Blame-shifting is a common occurrence. When problems occur in a company or corporation, it is not uncommon to see people shirking responsibility and making excuses for non-performance. Some may even proceed to sue others in order to distract others from their failings. Others find excuses or blame their colleagues when things go wrong. There is also a joke of how “the dog ate the homework” when students do not hand in their assignments on time. Excuses, excuses, excuses . . .

This trait of shirking personal responsibility can be traced back to our first parents—Adam and Eve. When the LORD questioned Adam whether he had eaten of the forbidden fruit, he blamed Eve for giving him the fruit. However, Adam could have rejected the fruit even if his wife had presented it to him. As for Eve, she too blamed the serpent for beguiling her, even though God’s command to not eat of the fruit was explicit in Genesis 2:15-17. Adam and Eve had no excuses, but still chose to shift the blame to others.

This act of blame-shifting soon continued after the fall of man. When Cain’s sacrifice was rejected, he retorted, “Am I my brother’s keeper?” (Genesis 4:9). Cain was shirking his personal responsibility for looking out for his younger brother. He was also declaring that Abel was responsible for his own safety. If Abel died, it was Abel’s fault.

Aaron was another who was guilty of blame-shifting. When the people pleaded Aaron to make the golden calf as a representation of “Elohim” (God), Aaron personally commanded the people to break off their golden earrings and bring them to him. He then personally fashioned the golden calf with a graving tool and presented it before the people. Yet when he was confronted by Moses for his sin, Aaron blamed the people: “And Aaron said, Let not the anger of my lord wax hot: thou knowest the people, that they are set on mischief. 23 For they said unto me, Make us gods, which shall go before us: for as for this Moses, the man that brought us up out of the land of Egypt, we wot not what is become of him. 24 And I said unto them, Whosoever hath any gold, let them break it off. So they gave it me: then I cast it into the fire, and there came out this calf.” (Exodus 32:22-24)

The ultimate blame-master, however, would have to be king Saul, the man after his own heart. The first incident of finger-pointing can be seen in 1 Samuel 13. Samuel had ordered Saul to wait for him to arrive so that Samuel may offer sacrifices unto God. However, when Samuel was late, Saul took it upon himself to offer the sacrifices. This was the duty of the priest and not of the king. By offering the sacrifices, Saul had transgressed the law of God. However, when he was confronted, he blamed:

  • the people. “Because I saw the people were scattered from me.” (1 Samuel 13:11)
  • Samuel. “. . . thou camest not within the time appointed.” (1 Samuel 13:11)
  • the Philistines. “. . . The Philistines will come down now upon me to Gilgal.” (1 Samuel 13:12)

He then portrayed himself as a victim of the circumstances – “. . . I forced myself therefore, and offered a burnt offering.”

The second incident of blame-shifting is found in 1 Samuel 15. Here, God commanded Saul to “utterly destroy” all the Amalekites and their possessions (1 Samuel 15:2-3), but Saul spared Agag the king and the best of the sheep and the oxen. This time, he blamed the people twice for sparing the sheep (1 Samuel 15:15, 21) and shirking personal responsibility.
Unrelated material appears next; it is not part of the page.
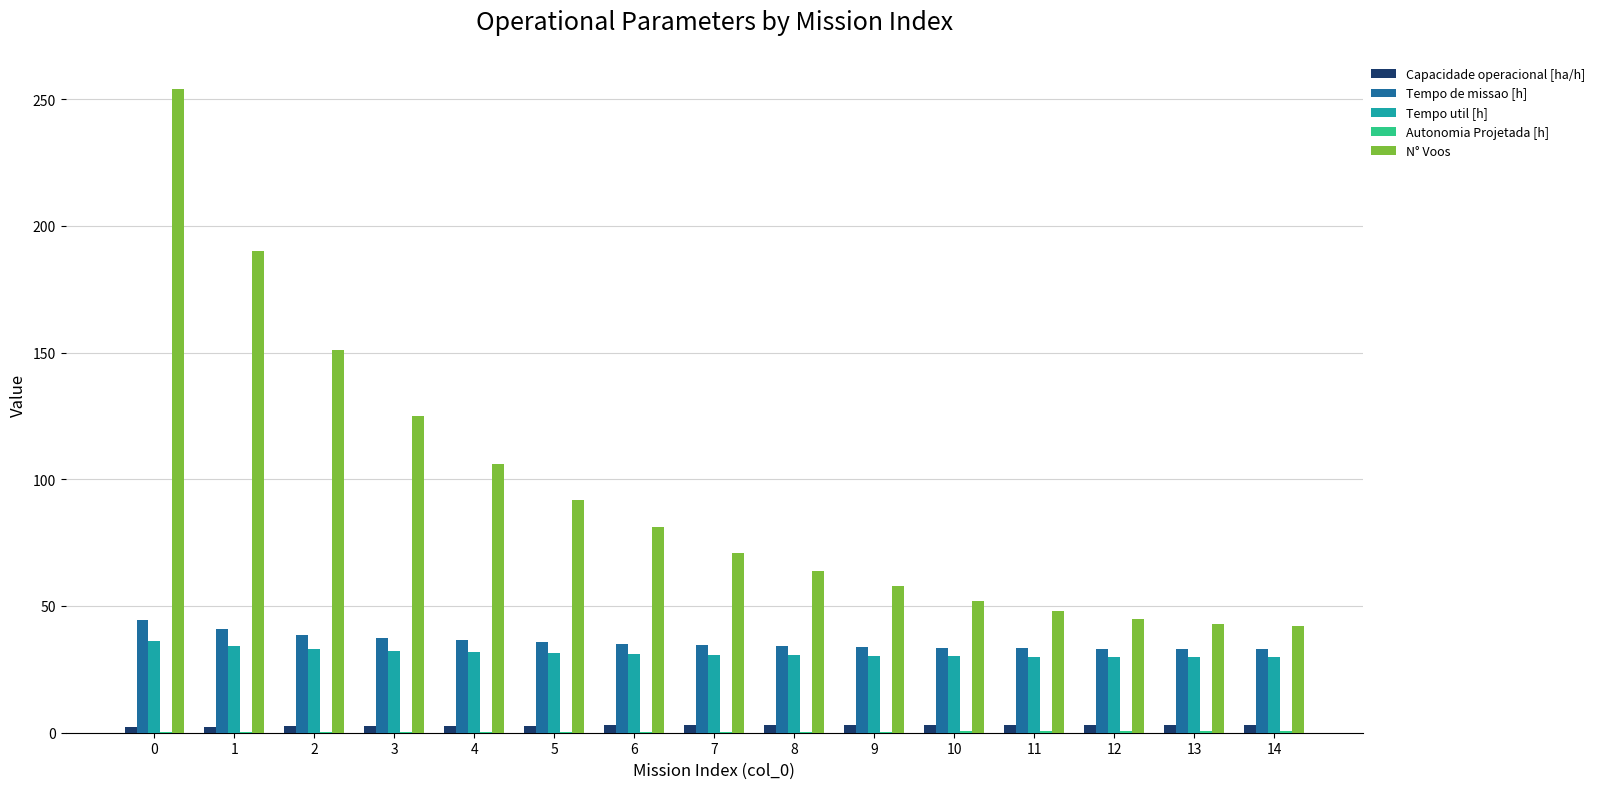

True or false: Tempo de missao [h] has a value of 47.0 at 13.

False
He even tried to portray himself as a man of good and noble intentions, proclaiming his desire to sacrifice the oxen and sheep to the Lord (1 Samuel 15:15). It was everybody’s fault but his!

On the other hand, we have the counter-example of king David, the man after God’s own heart. When Nathan confronted David with his sin of murdering Uriah and committing adultery with Bathsheba, David readily confessed, “I have sinned against the LORD.” His expression of true repentance can be seen in Psalm 51. “Have mercy upon me, O God, according to thy lovingkindness: according unto the multitude of thy tender mercies blot out my transgressions. 2 Wash me throughly from mine iniquity, and cleanse me from my sin. 3 For I acknowledge my transgressions: and my sin is ever before me. 4 Against thee, thee only, have I sinned, and done this evil in thy sight: that thou mightest be justified when thou speakest, and be clear when thou judgest.” (Psalm 51:1-4) Unlike Saul, there was no blame-shifting.

Dear reader, as Christians, we are to be men after God’s own heart. We must follow the example of king David and not king Saul. When we sin against the LORD, we must quickly repent and not find excuses for our sin. We must not blame others for our wrong-doing. We must also be ready to accept the consequences of our sin. It is only when we do so that our fellowship with God can be restored.

“If we confess our sins, he is faithful and just to forgive us our sins, and to cleanse us from all unrighteousness.”
1 John 1:9

No finger-pointing. No blame-shifting. No excuses. Amen.